Today, I’ve got a guest post from Women’s Health Magazine.  It talks about when you should save and when you should splurge, something I know I have problems deciding on at times!


Splurge vs. Save
The editors of Women’s Health dish on when it’s best to put your money where your mouth is for important kitchen staples.
Splurge
Storage containers – Forget plastic tubs that can leak, stain and release harmful chemicals into food. Sturdy glass dishes with airtight lids will keep leftovers from spoiling.
Quality spices – Saffron, vanilla bean and fennel pollen are pricey for a reason—all can elevate any dish
Chef’s knife – The versatile, slightly curved blade allows you to slice and dice quickly
Save
Corkscrew – A basic style like the “waiter’s friend” will totally do the job
Nonstick pan – It’s the workhorse of any kitchen, and even expensive ones wear out, so you shouldn’t pay top dollar
Mandoline – A durable plastic one can slice potatoes for gratin or cabbage for slaw just as well as a pricey stainless-steel version
For more tips on how to save in the kitchen, check out WomensHealthMag.com or pick up a copy of the May issue of Women’s Health magazine, on newsstands now!

——————————————————————-

That being said, these brownies are definitely something you should splurge on. 😉  (So they may not have anything to do with money…. but whateva.)  These are the best brownies I have ever made.  In my entire life.  Plus they’re adapted from one of my favorite blogger’s (Karly) recipe.




Fudgy, Gooey Brownies
Karly- Buns in My Oven

  • 1 cup (2 sticks) butter
  • 2 ¼ cups sugar
  • 4 large eggs
  • ½ cup cocoa powder
  • ¼ cup Hershey’s syrup
  • ¼ cup melted chocolate
  • 1 teaspoon salt
  • 1 teaspoon baking powder
  • 1 teaspoon instant coffee, optional
  • 1 tablespoon vanilla extract
  • 1 ½ cups all-purpose flour
  • 1 ½ cups semi-sweet chocolate chips
  • ½ cup white chocolate chips
1.Pre-heat the oven to 350 degrees. Butter a 9×13 baking dish.
2. In small saucepan over low heat, melt butter completely. Stir in sugar and continue cooking for 1-2 minutes, stirring constantly.

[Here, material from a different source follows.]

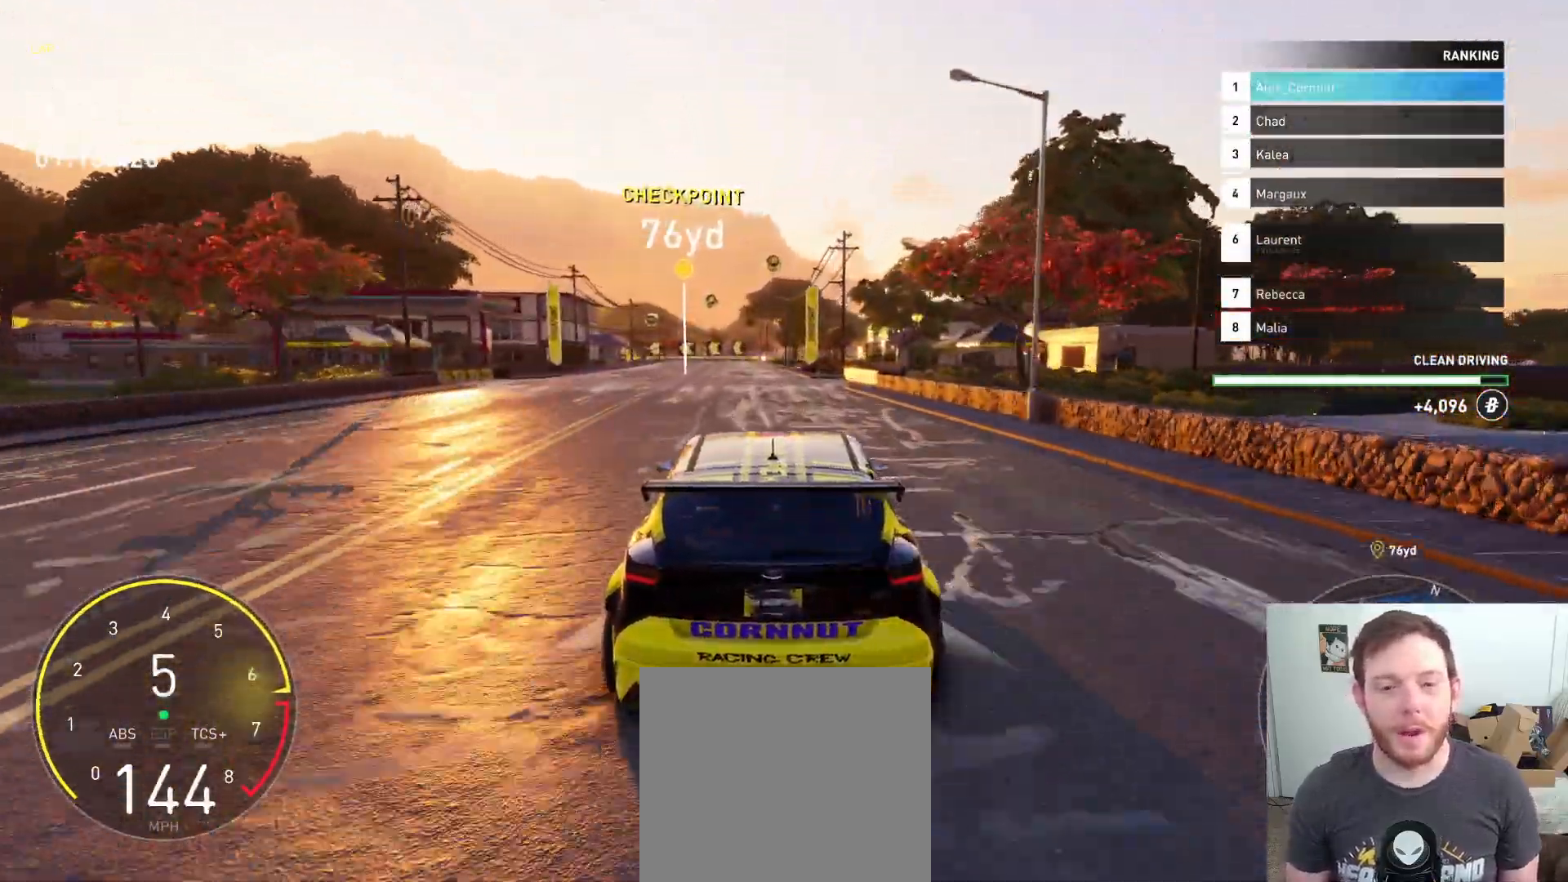
{"buttons": ["R2"], "left_stick": "center", "right_stick": "center", "events": [[183, "left_stick", "left"], [317, "left_stick", "center"], [350, "B", "down"], [483, "B", "up"]]}
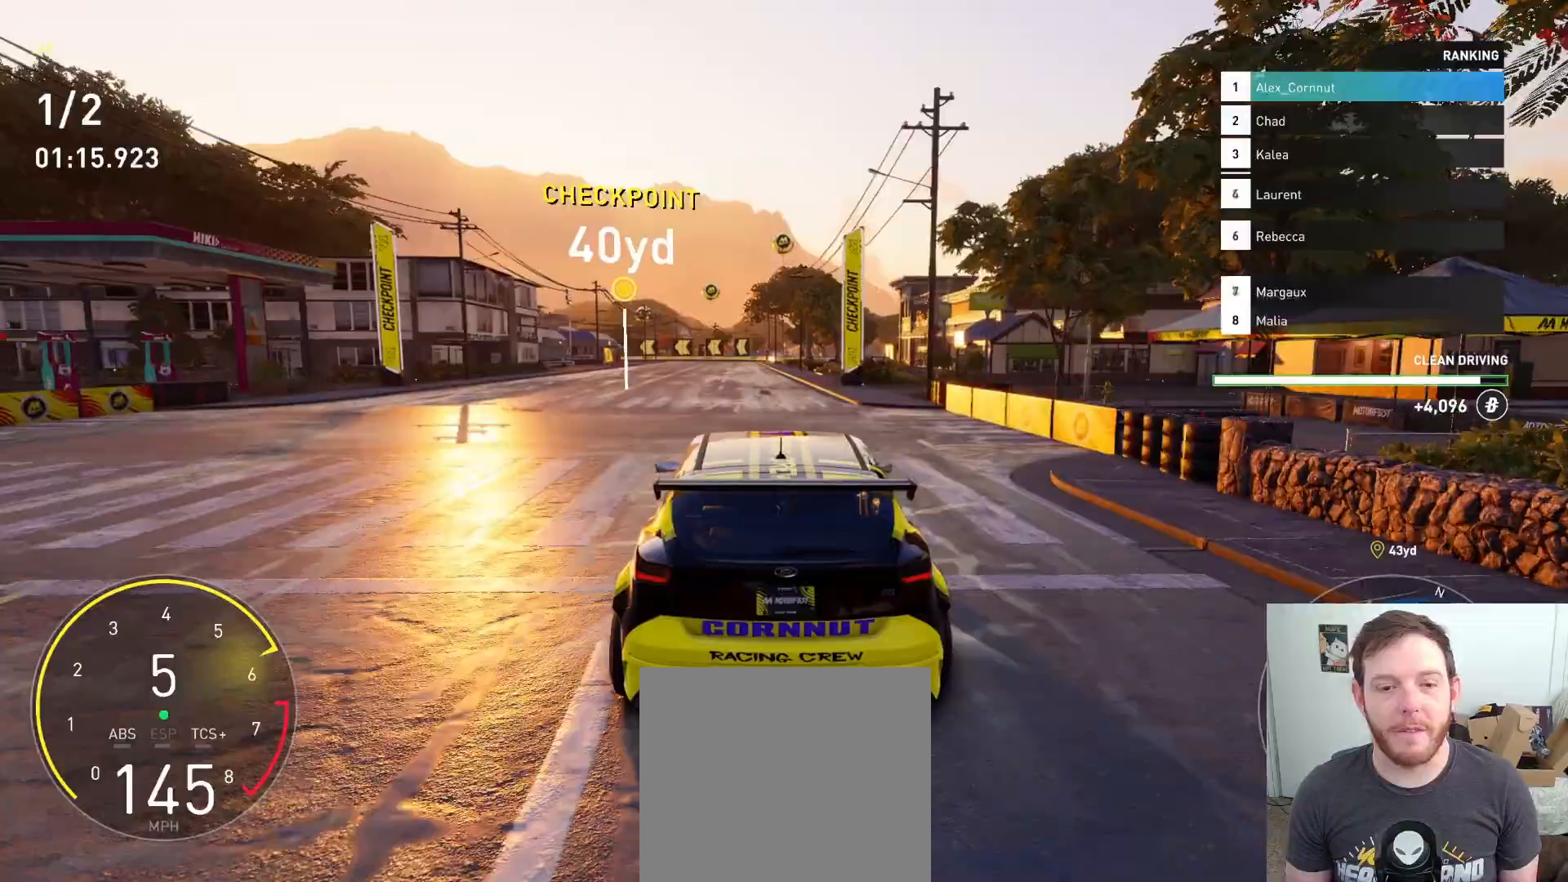
{"buttons": ["R2"], "left_stick": "left", "right_stick": "center", "events": [[417, "left_stick", "left"]]}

Do not allow sugar mixture to boil.
3.  Pour butter mixture into a large bowl or stand mixer, beat in cocoa powder, Hershey’s syrup, melted chocolate (¼ cup), eggs, salt, baking powder, espresso powder, and vanilla extract. Mix until well combined.
4. Stir in the flour and chocolate chips until well combined.
5. Pour into prepared pan and bake for about 30 minutes, until a tester comes out mostly clean. The edges should be set and the center should still look slightly moist, but not uncooked.  Cool on a wire rack.